Every writer has found themselves in your place at least once before, so make sure to not let your current state get to your head. You need to stick with the entire process and trust that you will come out of it sooner rather than later.
How to Write Regardless of Anything
There are things in our lives that we just can’t control—the neighbor’s dog, your aggravating boss, or your cluttered desk (okay, maybe this is one thing that you can control but don’t really have the time for). These are all things that will most certainly get in the way of your writing, but they’re definitely not holding you back.
You may never find the peace and quiet that you’re looking for, nor will you magically find your pen writing on a piece of paper after you spend hours trying to create the right atmosphere for writing. You’ve tricked yourself into believing that decluttering your life is the ultimate solution. Many of the world’s renowned writers have to find their chairs amidst the clutter in their office. Their space is flooded with endless manuscripts and drafts, but this doesn’t stop them from getting their words down.

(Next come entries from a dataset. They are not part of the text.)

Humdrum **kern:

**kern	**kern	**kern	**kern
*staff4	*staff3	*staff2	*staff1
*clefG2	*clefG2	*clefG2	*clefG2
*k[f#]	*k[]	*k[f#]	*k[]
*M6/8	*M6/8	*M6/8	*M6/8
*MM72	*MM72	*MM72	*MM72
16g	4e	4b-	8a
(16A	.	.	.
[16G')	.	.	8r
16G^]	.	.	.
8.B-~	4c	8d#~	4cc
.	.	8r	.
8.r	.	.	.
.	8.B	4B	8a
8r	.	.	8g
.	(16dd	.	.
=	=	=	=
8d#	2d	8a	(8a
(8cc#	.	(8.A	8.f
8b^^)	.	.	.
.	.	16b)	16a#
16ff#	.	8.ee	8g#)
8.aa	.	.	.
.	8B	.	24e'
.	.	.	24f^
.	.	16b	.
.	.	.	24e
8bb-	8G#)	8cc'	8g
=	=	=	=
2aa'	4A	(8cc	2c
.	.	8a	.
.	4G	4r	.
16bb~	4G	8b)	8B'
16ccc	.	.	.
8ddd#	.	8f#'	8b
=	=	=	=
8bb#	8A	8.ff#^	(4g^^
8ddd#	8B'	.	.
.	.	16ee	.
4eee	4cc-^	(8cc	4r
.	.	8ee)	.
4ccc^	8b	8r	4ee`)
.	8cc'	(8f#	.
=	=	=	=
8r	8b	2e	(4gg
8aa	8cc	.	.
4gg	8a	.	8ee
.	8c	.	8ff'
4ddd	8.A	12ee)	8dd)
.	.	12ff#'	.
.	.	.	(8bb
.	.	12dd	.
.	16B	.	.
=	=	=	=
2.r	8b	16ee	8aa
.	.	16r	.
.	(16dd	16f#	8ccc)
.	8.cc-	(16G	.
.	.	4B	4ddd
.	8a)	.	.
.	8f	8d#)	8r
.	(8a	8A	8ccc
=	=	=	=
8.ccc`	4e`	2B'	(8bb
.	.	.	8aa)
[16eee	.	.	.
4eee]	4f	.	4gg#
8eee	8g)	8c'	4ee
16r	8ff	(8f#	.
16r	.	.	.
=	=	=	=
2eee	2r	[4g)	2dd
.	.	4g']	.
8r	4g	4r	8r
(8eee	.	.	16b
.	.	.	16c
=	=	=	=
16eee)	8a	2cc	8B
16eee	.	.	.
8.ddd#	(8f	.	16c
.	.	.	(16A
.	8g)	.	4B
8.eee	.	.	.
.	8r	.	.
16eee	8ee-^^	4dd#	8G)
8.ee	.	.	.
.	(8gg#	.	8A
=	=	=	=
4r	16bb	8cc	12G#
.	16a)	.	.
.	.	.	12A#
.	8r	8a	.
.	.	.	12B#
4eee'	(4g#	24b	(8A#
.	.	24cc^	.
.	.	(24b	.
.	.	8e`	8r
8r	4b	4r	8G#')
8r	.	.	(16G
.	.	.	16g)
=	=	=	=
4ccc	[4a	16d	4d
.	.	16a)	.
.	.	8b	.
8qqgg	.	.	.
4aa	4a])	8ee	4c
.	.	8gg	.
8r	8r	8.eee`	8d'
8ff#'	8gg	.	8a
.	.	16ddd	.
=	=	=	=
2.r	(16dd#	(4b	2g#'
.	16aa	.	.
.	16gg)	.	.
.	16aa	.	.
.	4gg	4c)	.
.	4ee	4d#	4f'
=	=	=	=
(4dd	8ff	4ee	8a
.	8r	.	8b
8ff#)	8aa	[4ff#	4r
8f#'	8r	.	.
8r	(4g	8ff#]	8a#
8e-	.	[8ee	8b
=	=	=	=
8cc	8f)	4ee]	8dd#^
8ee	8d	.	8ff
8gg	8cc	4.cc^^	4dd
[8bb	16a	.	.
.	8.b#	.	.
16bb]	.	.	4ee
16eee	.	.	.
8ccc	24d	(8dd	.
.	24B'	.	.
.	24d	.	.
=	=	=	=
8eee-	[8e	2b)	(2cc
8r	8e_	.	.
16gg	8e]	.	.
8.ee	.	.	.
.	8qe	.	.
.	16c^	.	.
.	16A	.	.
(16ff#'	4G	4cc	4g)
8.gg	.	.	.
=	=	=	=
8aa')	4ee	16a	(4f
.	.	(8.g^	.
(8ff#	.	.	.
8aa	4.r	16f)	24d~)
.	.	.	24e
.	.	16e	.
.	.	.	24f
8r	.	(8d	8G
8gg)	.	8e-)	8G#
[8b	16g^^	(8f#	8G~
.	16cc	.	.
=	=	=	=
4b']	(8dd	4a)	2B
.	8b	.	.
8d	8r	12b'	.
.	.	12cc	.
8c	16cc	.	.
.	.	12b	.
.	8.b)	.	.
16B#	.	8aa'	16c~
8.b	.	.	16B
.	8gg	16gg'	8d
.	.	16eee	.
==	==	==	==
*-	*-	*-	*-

There are some things in your life that you can’t help but tend to. If your child’s academics are on the line or if your elderly relative is not feeling well, you’re going to have to step in and help. Decorating your office and putting everything away, when you’re already incredibly busy, can wait. Challenge yourself not to look at or hear any distractions. Don’t mind the clutter, the noise, or the inconveniences surrounding you.
The goal here is to learn to write regardless of anything. We humans are inclined to come up with very convincing excuses for everything. No matter how many distractions you resolve to ignore, your mind will only come up with more. Your only solution is to make the best out of your current situation and get yourself to focus on the task at hand as best as you can. Only after you finally get some ideas and take some time off for yourself, can you tend to these minor issues.
Writing, even when you have nothing to write about, can sound a lot like self-discipline. You have to change your mindset and work around your brain. You need to do anything except give in to the excuses that your mind manages to come up with. The thing you need to realize is that the one thing that’s holding you back as a writer is your unwillingness to take the steps that ward off your “creative rut.”